Book Review: Thank You, Goodnight
ashley | While I usually gravitate towards books with a bit of a darker twist to them, I also have a big weakness for books about music. Not to mention I’m a big fan of Nick Hornby and Almost Famous, so I wanted to read Thank You, Goodnight by Andy Abramowitz before I even got through the first paragraph of the description. I’ve read a ton of coming-of-age stories, but this might very well be one of my first coming-of-middle-age stories, something I didn’t know I was missing until I just found it. This second coming of “what am I supposed to do with my life?!” is something I am currently experiencing myself, so this book came at the perfect time.
I think this is a very relatable concept, whether you are a has-been musician or not. I think we all kind of wonder if these are the good years and what is to come. I enjoyed following Teddy on his journey to reclaim his former fame and I loved that he never seemed like the over the top egotistical rock star. While one would bask in all the initial attention he received the second time around, he was far more surprised and kind of reluctant to believe anyone could still care about him. It was a nice way to balance out the character and I really enjoyed him.

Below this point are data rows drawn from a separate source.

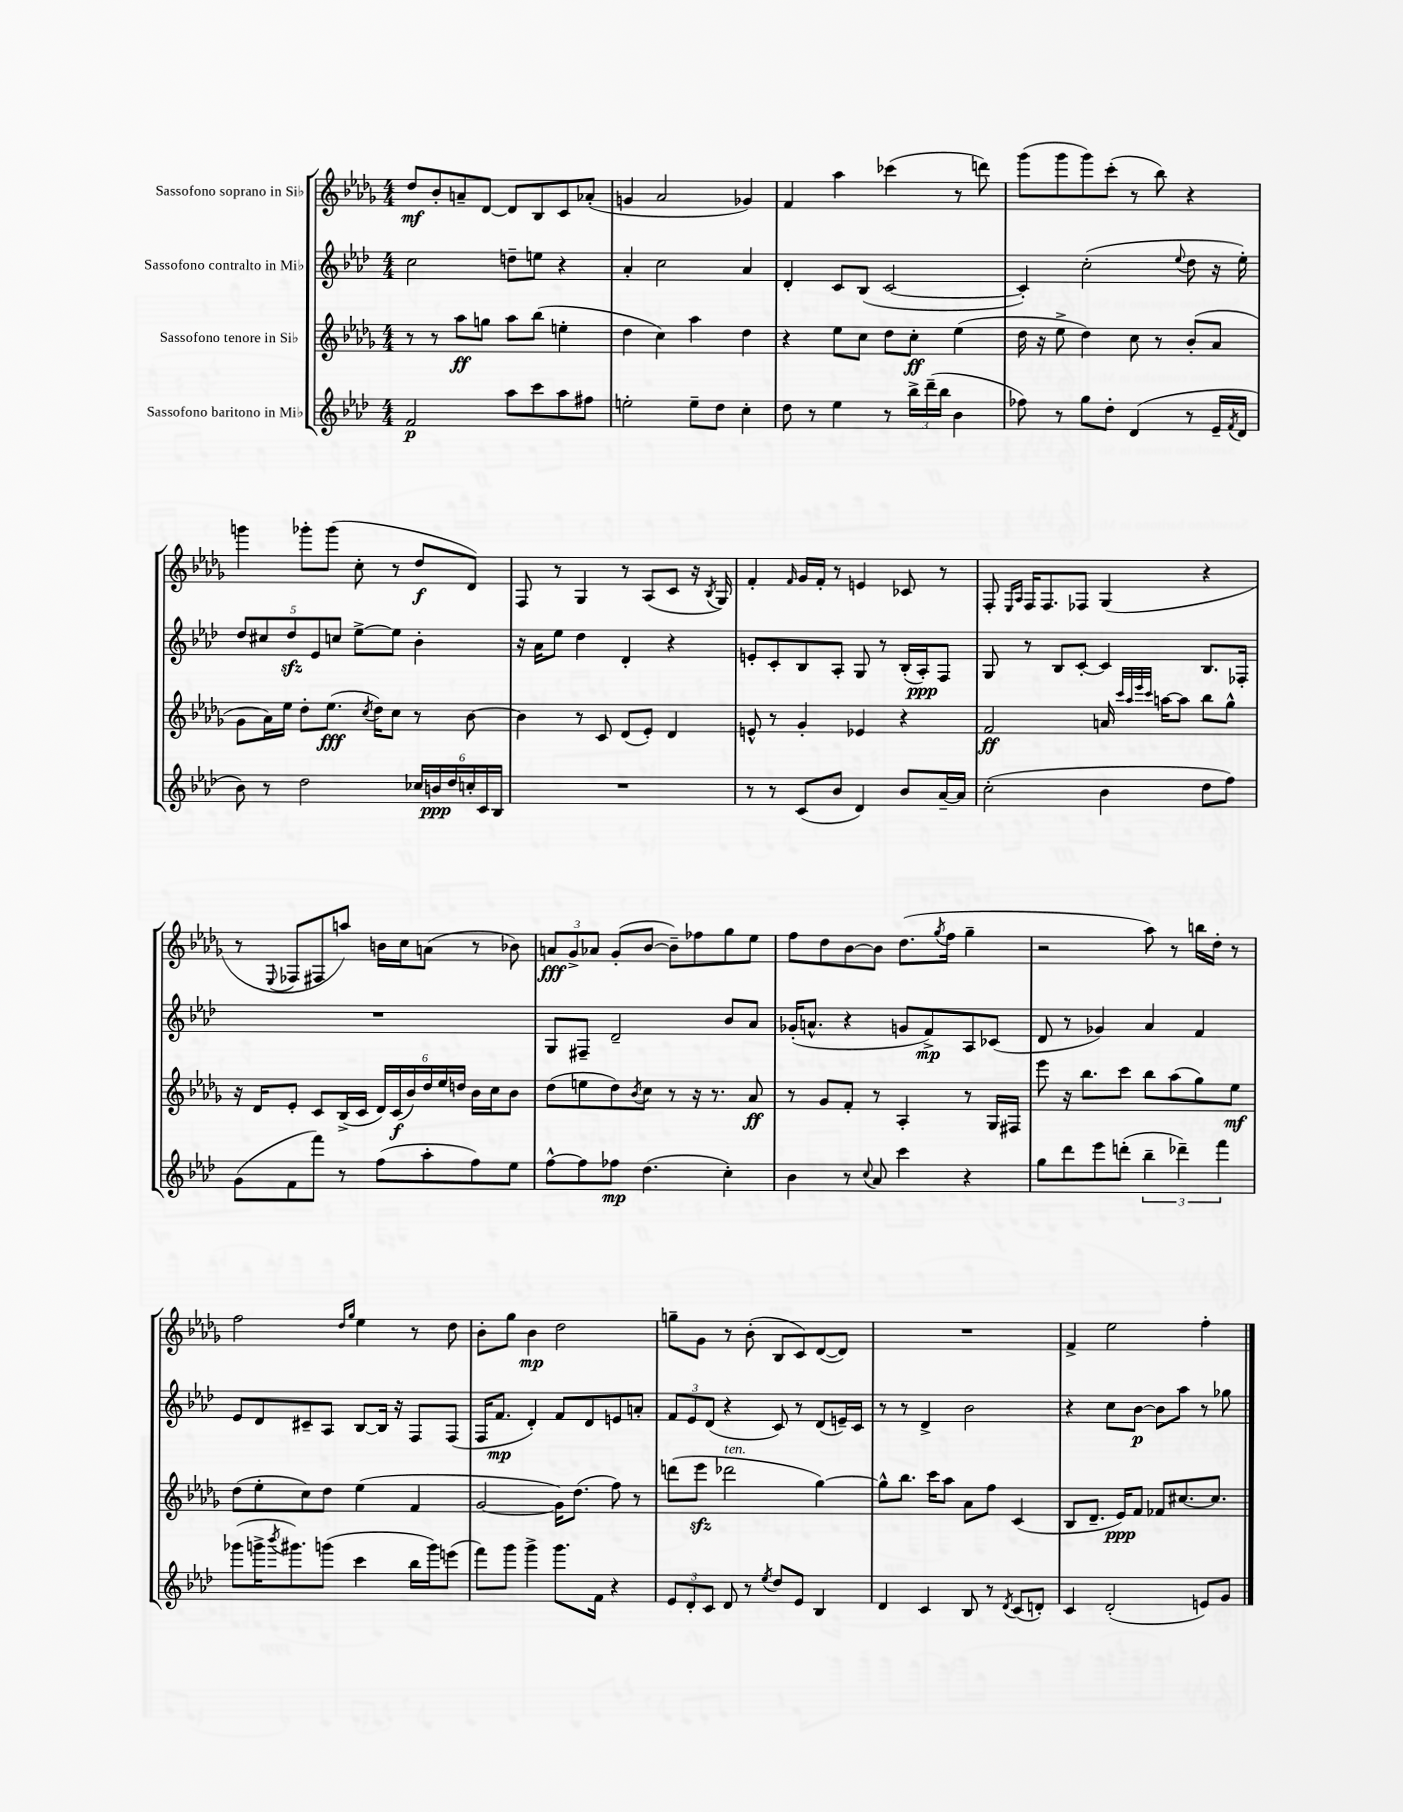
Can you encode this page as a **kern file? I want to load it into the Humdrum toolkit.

**kern	**kern	**kern	**kern
*staff4	*staff3	*staff2	*staff1
*clefG2	*clefG2	*clefG2	*clefG2
*k[b-e-a-d-]	*k[b-e-a-d-g-]	*k[b-e-a-d-]	*k[b-e-a-d-g-]
*M4/4	*M4/4	*M4/4	*M4/4
2f	8r	2cc	8dd-
.	8r	.	8b-'
.	8aa-	.	8a~
.	8gg	.	[8d-
8aa-	8aa-	8dd~	8d-]
8ccc	(8bb-	8ee	8B-
8aa-	4ee'	4r	8c
8ff#	.	.	(8a-'
=	=	=	=
2ee'	4dd-	4a-'	4g
.	4cc)	2cc	2a-
8ee~	4aa-	.	.
8dd-	.	.	.
4cc'	4dd-	4a-	4g-)
=	=	=	=
8dd-	4r	4d-'	4f
8r	.	.	.
4ee-	8ee-	8c	4aa-
.	8cc	(8B-	.
8r	8dd-	[2c	(4ccc-
24bb-^	8cc'	.	.
(24ddd-~	.	.	.
24bb-	.	.	.
4b-	(4ee-	.	8r
.	.	.	8ddd)
=	=	=	=
8ff-)	16dd-	4c'])	(8ggg-
.	16r	.	.
8r	8ee-^	.	8ggg-
8gg	4dd-)	(2cc'	8ggg-)
8dd-'	.	.	(8ccc'
(4d-	8cc	.	8r
.	8r	.	8bb-)
.	.	8qqee-	.
8r	(8b-'	8dd-	4r
16e-~	8a-	16r	.
8qf	.	.	.
16d-	.	16ee-')	.
=	=	=	=
8b-)	8g-	10dd-	4ggg
.	.	10cc#	.
8r	16a-)	.	.
.	16ee-	.	.
.	.	10dd-	.
2dd-	8dd-'	.	8ggg-'
.	.	10e-	.
.	(8.ee-	.	(8ggg-
.	.	10cc	.
.	.	[8ee-^	8cc'
.	8qcc	.	.
.	16dd-)	.	.
.	8cc	8ee-]	8r
24cc-	8r	4b-'	8dd-
24b	.	.	.
24dd-	.	.	.
24cc'	[8b-	.	8d-)
24c	.	.	.
24B-	.	.	.
=	=	=	=
1r	4b-]	16r	8F
.	.	16a-	.
.	.	8ee-	8r
.	8r	4dd-	4G-
.	8c	.	.
.	(8d-	4d-'	8r
.	8e-')	.	(8A-
.	4d-	4r	8c
.	.	.	16r
.	.	.	8qB-
.	.	.	16G-)
=	=	=	=
8r	8e^^	8e'	4f'
8r	8r	8c'	.
.	.	.	16qqf
(8c	4g-'	8B-	16g-
.	.	.	16f'
8b-	.	8A-'	8r
4d-)	4e-	8G	4e
.	.	8r	.
8b-	4r	(16B-'	8c-
.	.	16A-')	.
[16a-~	.	8F	8r
16a-]	.	.	.
=	=	=	=
(2cc'	2f	8G	8F'
.	.	.	16qqE-
.	.	.	16qqA-
.	.	8r	16F
.	.	.	8.F
.	.	8B-	.
.	.	[8c'	8F-
4b-	16a	4c]	(4G-
.	32qqccc	.	.
.	32qqaa-	.	.
.	32qqeee-	.	.
.	32qqccc	.	.
.	[16aa	.	.
.	8aa]	.	.
8dd-	8bb-	8.B-	4r
8ff)	8gg-^^	.	.
.	.	16F-'	.
=	=	=	=
(8g	16r	1r	8r
.	16d-	.	.
.	.	.	8qqE-
8f	8e-'	.	8F-
8fff)	8c	.	8F#
8r	(16B-^	.	8aa)
.	16c	.	.
(8ff	24d-)	.	16b
.	(24c	.	.
.	.	.	16cc
.	24b-)	.	.
8aa-'	24dd-	.	(8a
.	24ee-	.	.
.	24dd	.	.
8ff)	16b-	.	8r
.	16cc	.	.
8ee-	8b-	.	8b-)
=	=	=	=
[8ff^^	(8dd-	8G	12a
.	.	.	12g-^
8ff]	8ee	8F#~	.
.	.	.	12a-
8ff-	8dd-)	2d-~	(8g-'
.	8qb-	.	.
(4.dd-	8cc	.	[8b-
.	8r	.	8b-~])
.	16r	.	8ff-
.	8.r	.	.
4cc')	.	8b-	8gg-
.	8a-	8a-	8ee-
=	=	=	=
4b-	8r	(16g-'	8ff
.	.	8.a^^	.
.	8g-	.	8dd-
8r	8f'	4r	[8b-
8qqcc	.	.	.
8a-	8r	.	8b-]
4ccc	4A-'	8g	(8.dd-
.	.	8f^)	.
.	.	.	8qgg-
.	.	.	16ff
4r	8r	8A-	4gg-~
.	16G-	(8c-	.
.	16F#	.	.
=	=	=	=
8gg	8eee-	8d-	2r
8ddd-	16r	8r	.
.	8.bb-	.	.
8eee-	.	4g-)	.
(8ddd'	8ccc	.	.
6bb-~	8bb-	4a-	8aa-)
.	(8aa-	.	8r
6ddd-~)	.	.	.
.	8gg-)	4f	16bb
.	.	.	16dd-'
6fff	.	.	.
.	8ee-	.	8r
=	=	=	=
(8ggg-	(8dd-	8e-	2ff
16ggg^	8ee-'	8d-	.
8qbbb-	.	.	.
8.ggg#)	.	.	.
.	8cc)	8c#~	.
(8ggg	8dd-	8A-	.
.	.	.	16qqdd-
.	.	.	16qqgg-
4ccc	(4ee-	[8B-	4ee-
.	.	16B-]	.
.	.	16r	.
16bb-	4f	8F	8r
16ggg)	.	.	.
(8eee	.	(8F	8dd-
=	=	=	=
8fff)	[2g-	16F	8b-'
.	.	8.f	.
8ggg	.	.	8gg-
4ggg^	.	4d-')	4b-
8.ggg	16g-])	8f	2dd-
.	(8.dd-	.	.
.	.	8d-	.
16f	.	.	.
4r	8ff)	8e	.
.	8r	8a'	.
=	=	=	=
12e-	(8ddd	12f	8gg~
12d-'	.	12e-	.
.	8eee-	.	8g-
12c	.	(12d-	.
8d-	2ddd-	4r	8r
8r	.	.	(8b-'
8qee-	.	.	.
8dd-	.	8c)	8B-
8e-	.	8r	8c)
4B-	[4gg-)	(8d-	([8d-
.	.	16e~)	8d-])
.	.	16c	.
=	=	=	=
4d-	8gg-^^]	8r	1r
.	8.bb-	8r	.
4c	.	4d-^	.
.	16ccc	.	.
.	8aa-	.	.
8B-	8a-	2b-	.
8r	8ff	.	.
8qd-	.	.	.
(8c	(4c	.	.
8d')	.	.	.
=	=	=	=
4c	8B-	4r	4f^
.	8.d-~	.	.
(2d-'	.	8cc	2ee-
.	16e-)	.	.
.	8f	[8b-	.
.	8f-	8b-]	.
.	[8.cc#	8aa-	.
8e)	.	8r	4ff'
.	8.cc#]	.	.
8g	.	8gg-	.
==	==	==	==
*-	*-	*-	*-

There’s a lot of sarcasm and humour within the words, which I appreciate. It was written well and engagingly, the story flowed quickly and it was easy to get caught up in it all. But Thank You, Goodnight kind of suffered from a curse I see a lot in debut novels – the curse of too many words. I don’t mean it was a long read, I just mean that each sentence was stocked full of descriptives and adjectives and additional words that paint a more colourful picture, but when used in every single sentence one after the other, it becomes an inundation of unnecessary words. It was written in first person, but I have a hard time picturing someone speaking with the voice this was written in sometimes. But after a while, this voice does seem fitting for a former rock star who has a lot to say but nowhere to say it.
Part three: The Mix was definitely my favourite part of the book, when Abramowitz takes us through the band’s recording sessions. This is definitely interesting and knowledgeable and it’s really interesting to see the four characters we’ve followed so far through the book come together and reunite in the way they were always meant to connect.
This really was a pleasure to read. I ripped through it super quickly and pretty much enjoyed every minute of it. Abramowitz has an easy writing style and he crafts an uplifting and funny story that will definitely engage readers but also leave them feeling pretty light and happy-go-lucky in the end. I liked Teddy a lot, though he was sometimes pretty self centered, and I enjoyed watching him try to wade through his complicated relationships with pretty much everyone in his life and former life to sort of rebuild his dream and figure out once and for all what it is he really wants.